Attachment is all about me and what I can get from you, and love is all about what I can give or do for you. There are three kinds or levels of love, affectionate love, cherishing love, and wishing love. Briefly, affectionate love is just liking people, having a warm, fuzzy feeling, the way our mom feels when she hasn’t seen us for awhile, just unconditionally delighted to see us without that needy, “I want YOU to do something for ME.” On the basis of affection, if we think about how kind someone is, we come to cherish them – we find them special, we want to take care of them, their happiness matters. So because we cherish this person, our question is “Are they happy?” The answer is usually, “Well, they could be a lot happier,” and we wish for them to have what they need, what they want, to be happy now and always. This is wishing love.
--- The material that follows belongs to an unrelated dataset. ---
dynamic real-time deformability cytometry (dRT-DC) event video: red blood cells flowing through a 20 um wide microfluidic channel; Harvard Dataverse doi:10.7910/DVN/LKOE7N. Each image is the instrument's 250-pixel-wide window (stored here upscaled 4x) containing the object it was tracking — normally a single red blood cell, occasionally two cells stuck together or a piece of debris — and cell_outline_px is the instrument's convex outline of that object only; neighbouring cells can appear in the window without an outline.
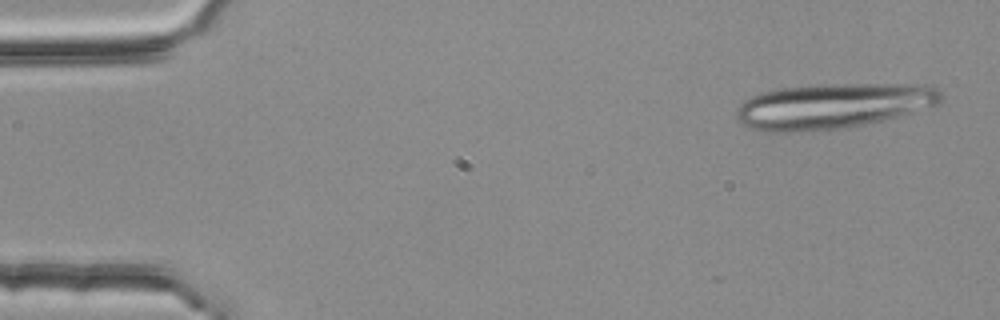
{"species": "common noctule bat (a hibernating species)", "species_latin": "Nyctalus noctula", "temperature_condition": "room temperature", "stored_images_in_passage": 5, "camera_frame_rate_fps": 3000, "um_per_image_px": 0.085, "animal": {"sex": "female", "body_mass_g": 25.1}, "frame": {"image": 1, "passage_image": 1, "time_ms": 0.0, "image_size_px": [1000, 320], "cell_outline_px": [[944, 96], [940, 104], [884, 120], [836, 128], [788, 132], [768, 132], [748, 128], [736, 116], [736, 108], [744, 100], [752, 96], [764, 92], [780, 88], [832, 84], [924, 84], [936, 88]], "centroid_in_image_um": [70.81, 8.99], "position_along_channel_um": 14.2, "area_um2": 53.58}}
Attachment stands in horrible contrast to all types of love, but to begin with it can be quite hard for us to tell them apart as our relationships are so mixed up. It is one of Buddha’s great kindnesses that he distinguishes between them so clearly. It can save us from immense heartache. We can learn to reduce the attachment and increase the love in all our close friendships, which is guaranteed to bring us more meaning and joy.
Here is a definition from Understanding the Mind:
“Desirous attachment is a deluded mental factor that observes its contaminated object, regards it as a cause of happiness, and wishes for it.”
Attachment is the opposite. That’s why Buddha called the rest of us “worldly people” – someone is worldly if they are always looking outside of themselves for their happiness, and don’t recognize that their happiness comes from within.
The misconception occurs in how one defines attachment. Buddhism does not denounce possessions, hobbies, interests, food, or most importantly, relationships. It teaches that clinging to these things causes suffering. Clinging to a partner in a relationship would better be defined in the Western view as insecure attachment, not attachment. People with an insecure attachment (either avoidant or ambivalent/anxious) resort to the behaviors that Buddhism warns against in the face of loss: a craving or thirst for something. Craving occurs when one’s desire is excessive. Buddhism teaches that suffering ends when craving disappears.
Attachment theory posits that the more securely attached we are in our relationships, the more separate and independent we can be. Attachment to key others is a universal need that we never outgrow. Buddhism teaches against insecureattachment. Another point of confluence is that if we are insecure in our attachment style, we need important others in order to become secure. Sometimes we need professional help as well. We can’t do it alone, just like in Buddhism. We need others.
There is nothing wrong with desires and relationships as long as one does not cling. I can truly enjoy a movie or a restaurant as long as I do not cling to them. I can have a meaningful and happy relationship with my partner as long as I work with them to mediate the tendency to either pursue (i.e. criticizing, complaining, endless questioning, etc.) or withdraw (getting defensive, checking out, shutting down, avoiding, etc.) during conflict. Both pursuing and withdrawing are clinging. Both are suffering.
Thoughts? How do you love and not cling? Can you love without attachment?